» WORK REQUEST
From the line with "(435, 433) = (577, 439): cardboard" through the line with "(852, 278) = (812, 268): none -> black bottle", inclusive, return each line of the data below exactly and leave the rest out.

» DATA SUPPLIED
==============================
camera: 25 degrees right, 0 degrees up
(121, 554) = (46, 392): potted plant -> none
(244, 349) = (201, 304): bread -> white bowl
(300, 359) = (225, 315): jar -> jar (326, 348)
==============================
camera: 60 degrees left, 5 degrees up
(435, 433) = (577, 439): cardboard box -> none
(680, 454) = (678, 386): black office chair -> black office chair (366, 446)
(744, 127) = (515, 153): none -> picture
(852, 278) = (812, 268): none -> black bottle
==============================
» ANSWER BELOW
(435, 433) = (577, 439): cardboard box -> none
(680, 454) = (678, 386): black office chair -> black office chair (366, 446)
(744, 127) = (515, 153): none -> picture
(852, 278) = (812, 268): none -> black bottle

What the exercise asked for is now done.